INSTRUCTION: Print the complete listing so that it matches the original exactly.
◇ ◇ ◇ ◇ ◇
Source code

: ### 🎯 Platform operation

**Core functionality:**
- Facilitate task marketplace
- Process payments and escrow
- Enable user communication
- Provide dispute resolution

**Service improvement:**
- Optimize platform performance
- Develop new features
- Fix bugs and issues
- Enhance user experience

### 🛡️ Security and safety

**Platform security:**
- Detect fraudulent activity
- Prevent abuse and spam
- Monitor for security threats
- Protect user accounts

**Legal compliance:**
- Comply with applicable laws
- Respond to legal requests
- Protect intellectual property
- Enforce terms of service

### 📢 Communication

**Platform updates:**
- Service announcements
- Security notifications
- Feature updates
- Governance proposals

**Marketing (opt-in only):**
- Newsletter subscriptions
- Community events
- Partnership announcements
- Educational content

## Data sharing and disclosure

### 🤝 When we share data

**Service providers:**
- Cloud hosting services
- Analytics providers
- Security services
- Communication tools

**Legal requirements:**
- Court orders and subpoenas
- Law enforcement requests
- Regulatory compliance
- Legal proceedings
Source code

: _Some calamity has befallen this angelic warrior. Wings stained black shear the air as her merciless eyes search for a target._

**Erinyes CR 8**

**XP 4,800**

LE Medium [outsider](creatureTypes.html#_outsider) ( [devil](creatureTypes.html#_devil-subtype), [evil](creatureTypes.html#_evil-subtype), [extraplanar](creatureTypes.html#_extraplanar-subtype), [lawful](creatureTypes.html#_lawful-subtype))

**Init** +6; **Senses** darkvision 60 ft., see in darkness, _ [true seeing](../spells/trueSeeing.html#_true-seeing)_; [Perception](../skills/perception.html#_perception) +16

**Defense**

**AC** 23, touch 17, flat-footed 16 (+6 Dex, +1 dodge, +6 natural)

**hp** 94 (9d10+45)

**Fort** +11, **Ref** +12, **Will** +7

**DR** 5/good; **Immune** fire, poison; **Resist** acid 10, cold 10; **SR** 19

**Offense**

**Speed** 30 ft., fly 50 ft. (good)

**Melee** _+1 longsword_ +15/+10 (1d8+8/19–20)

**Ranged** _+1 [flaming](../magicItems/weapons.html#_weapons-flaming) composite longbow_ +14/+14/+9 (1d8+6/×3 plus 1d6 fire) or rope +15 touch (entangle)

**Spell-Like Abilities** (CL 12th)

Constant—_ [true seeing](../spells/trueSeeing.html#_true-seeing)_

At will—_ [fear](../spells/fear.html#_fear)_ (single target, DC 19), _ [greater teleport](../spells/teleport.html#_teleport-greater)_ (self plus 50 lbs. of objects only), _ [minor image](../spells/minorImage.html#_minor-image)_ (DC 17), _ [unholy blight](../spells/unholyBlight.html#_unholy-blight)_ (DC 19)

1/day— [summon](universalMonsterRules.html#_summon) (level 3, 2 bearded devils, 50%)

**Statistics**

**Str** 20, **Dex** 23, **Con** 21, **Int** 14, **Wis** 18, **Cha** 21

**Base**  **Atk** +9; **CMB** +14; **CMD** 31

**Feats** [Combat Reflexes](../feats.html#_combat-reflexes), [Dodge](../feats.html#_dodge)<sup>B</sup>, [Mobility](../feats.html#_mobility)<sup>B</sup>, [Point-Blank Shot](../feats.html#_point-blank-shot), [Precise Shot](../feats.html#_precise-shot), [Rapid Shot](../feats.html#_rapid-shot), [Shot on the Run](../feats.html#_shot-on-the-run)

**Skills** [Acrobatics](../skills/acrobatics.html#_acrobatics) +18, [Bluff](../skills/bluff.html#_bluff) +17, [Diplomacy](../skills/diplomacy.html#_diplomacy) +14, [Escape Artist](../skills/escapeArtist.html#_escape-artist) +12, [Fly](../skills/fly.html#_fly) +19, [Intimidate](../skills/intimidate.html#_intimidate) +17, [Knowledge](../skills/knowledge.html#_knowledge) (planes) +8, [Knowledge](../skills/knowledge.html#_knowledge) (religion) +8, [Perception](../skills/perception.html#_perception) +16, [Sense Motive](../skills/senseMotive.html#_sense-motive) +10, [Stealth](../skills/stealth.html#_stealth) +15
◇ ◇ ◇ ◇ ◇
RESULT OF THE TASK:
Source code

: ### 🎯 Platform operation

**Core functionality:**
- Facilitate task marketplace
- Process payments and escrow
- Enable user communication
- Provide dispute resolution

**Service improvement:**
- Optimize platform performance
- Develop new features
- Fix bugs and issues
- Enhance user experience

### 🛡️ Security and safety

**Platform security:**
- Detect fraudulent activity
- Prevent abuse and spam
- Monitor for security threats
- Protect user accounts

**Legal compliance:**
- Comply with applicable laws
- Respond to legal requests
- Protect intellectual property
- Enforce terms of service

### 📢 Communication

**Platform updates:**
- Service announcements
- Security notifications
- Feature updates
- Governance proposals

**Marketing (opt-in only):**
- Newsletter subscriptions
- Community events
- Partnership announcements
- Educational content

## Data sharing and disclosure

### 🤝 When we share data

**Service providers:**
- Cloud hosting services
- Analytics providers
- Security services
- Communication tools

**Legal requirements:**
- Court orders and subpoenas
- Law enforcement requests
- Regulatory compliance
- Legal proceedings
Source code

: _Some calamity has befallen this angelic warrior. Wings stained black shear the air as her merciless eyes search for a target._

**Erinyes CR 8**

**XP 4,800**

LE Medium [outsider](creatureTypes.html#_outsider) ( [devil](creatureTypes.html#_devil-subtype), [evil](creatureTypes.html#_evil-subtype), [extraplanar](creatureTypes.html#_extraplanar-subtype), [lawful](creatureTypes.html#_lawful-subtype))

**Init** +6; **Senses** darkvision 60 ft., see in darkness, _ [true seeing](../spells/trueSeeing.html#_true-seeing)_; [Perception](../skills/perception.html#_perception) +16

**Defense**

**AC** 23, touch 17, flat-footed 16 (+6 Dex, +1 dodge, +6 natural)

**hp** 94 (9d10+45)

**Fort** +11, **Ref** +12, **Will** +7

**DR** 5/good; **Immune** fire, poison; **Resist** acid 10, cold 10; **SR** 19

**Offense**

**Speed** 30 ft., fly 50 ft. (good)

**Melee** _+1 longsword_ +15/+10 (1d8+8/19–20)

**Ranged** _+1 [flaming](../magicItems/weapons.html#_weapons-flaming) composite longbow_ +14/+14/+9 (1d8+6/×3 plus 1d6 fire) or rope +15 touch (entangle)

**Spell-Like Abilities** (CL 12th)

Constant—_ [true seeing](../spells/trueSeeing.html#_true-seeing)_

At will—_ [fear](../spells/fear.html#_fear)_ (single target, DC 19), _ [greater teleport](../spells/teleport.html#_teleport-greater)_ (self plus 50 lbs. of objects only), _ [minor image](../spells/minorImage.html#_minor-image)_ (DC 17), _ [unholy blight](../spells/unholyBlight.html#_unholy-blight)_ (DC 19)

1/day— [summon](universalMonsterRules.html#_summon) (level 3, 2 bearded devils, 50%)

**Statistics**

**Str** 20, **Dex** 23, **Con** 21, **Int** 14, **Wis** 18, **Cha** 21

**Base**  **Atk** +9; **CMB** +14; **CMD** 31

**Feats** [Combat Reflexes](../feats.html#_combat-reflexes), [Dodge](../feats.html#_dodge)<sup>B</sup>, [Mobility](../feats.html#_mobility)<sup>B</sup>, [Point-Blank Shot](../feats.html#_point-blank-shot), [Precise Shot](../feats.html#_precise-shot), [Rapid Shot](../feats.html#_rapid-shot), [Shot on the Run](../feats.html#_shot-on-the-run)

**Skills** [Acrobatics](../skills/acrobatics.html#_acrobatics) +18, [Bluff](../skills/bluff.html#_bluff) +17, [Diplomacy](../skills/diplomacy.html#_diplomacy) +14, [Escape Artist](../skills/escapeArtist.html#_escape-artist) +12, [Fly](../skills/fly.html#_fly) +19, [Intimidate](../skills/intimidate.html#_intimidate) +17, [Knowledge](../skills/knowledge.html#_knowledge) (planes) +8, [Knowledge](../skills/knowledge.html#_knowledge) (religion) +8, [Perception](../skills/perception.html#_perception) +16, [Sense Motive](../skills/senseMotive.html#_sense-motive) +10, [Stealth](../skills/stealth.html#_stealth) +15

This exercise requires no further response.